Samar-samar terdengar bunyi peluit, astaga! Fred belum kembali! Apakah itu Fred? Aku meminjam ponsel milik Lukman dan mengarahkan senternya ke arah hutan yang gelap. Akhirnya sosok Fred muncul di balik semak-semak.
"Terima kasih, aku hampir tersesat tadi jika tidak melihat cahaya dari ponsel itu." Kata Fred.
"Baiklah Fred, kita mulai berhitung. Saat ini pukul 17:45 menit. 2 jam 15 menit lagi itu artinya sekitar pukul 8 malam mobil baru tiba. Yang tercepat sampai di sini adalah motor, saya sudah meminta mereka membawakan air minum, makanan dan  beberapa peralatan bengkel yang mungkin dibutuhkan Her, aku akan membawa Prita dan Kevin ke pondok lebih dulu."
Fred mengeluarkan alat pemantik, kami pun bekerja sama untuk mengumpulkan ranting-ranting dan batang pohon yang patah berserakan untuk dijadikan api unggun. Kulihat semua sudah mulai tenang, terutama Kanaya, ia seperti sudah terbiasa dengan gelap dan tidak takut lagi saat api unggun mulai dinyalakan. Kevin pun sudah mulai membaik, ia bisa melepaskan tangan ayahnya sejak tadi. Hanya Prita yang masih siaga di dekat Kevin dengan obat asmanya.
Untuk membuang kebosanan, kami semua duduk mengelilingi api unggun sambil bernyanyi naik-naik ke puncak gunung dan saling berbagi cerita. Seperti biasa Anggi sibuk merekam, rasa sakit di kakinya mungkin sudah membaik karena diberikan obat oleh Fred.

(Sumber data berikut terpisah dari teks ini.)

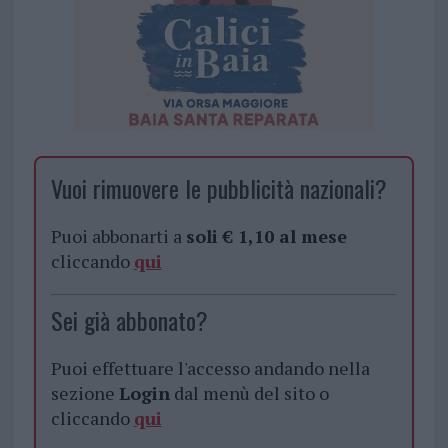
Vuoi rimuovere le pubblicità nazionali?
Puoi abbonarti a
soli € 1,10 al mese
cliccando
qui
Sei già abbonato?
Puoi effettuare l'accesso andando nella
sezione
Login
dal menù del sito o
cliccando
qui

Motor ternyata baru tiba 20 menit kemudian, aku membawa Prita dan Kevin ke pondok biar penjaga hutan membantu Her memperbaiki minibusnya. Bersyukur dalam keadaan genting seperti ini, Her diberikan kekuatan padahal ia memiliki riwayat jantung dan masalah keluarga yang cukup berat, belum lagi ia harus membiayai anak terkecilnya yang masih sekolah.
Bergantian aku memboncengkan Anggi, Kanaya, Fred dan Lukman sementara minibus diperbaiki.
Pukul 20:00 WITA.
Mobil telah sampai untuk menjemput di saat kami semua sudah berada di pondok. Makanan pun dibagikan.

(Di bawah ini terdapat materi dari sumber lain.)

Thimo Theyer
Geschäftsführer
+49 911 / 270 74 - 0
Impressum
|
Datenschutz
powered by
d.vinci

Satu jam kemudian, Her dan penjaga hutan sudah selesai memperbaiki minibusnya. Mereka menjemput kami di pondok. Kini kami bisa kembali ke penginapan. Semua merasa lelah tetapi puas. Â Aku bersyukur karena semua anggota merasa puas dengan perjalanan wisata hari ini. Kata mereka ini adalah petualangan di hutan yang sesungguhnya! Rasanya aku tidak sabar membawa kembali rombongan keduaku ke tempat ini juga.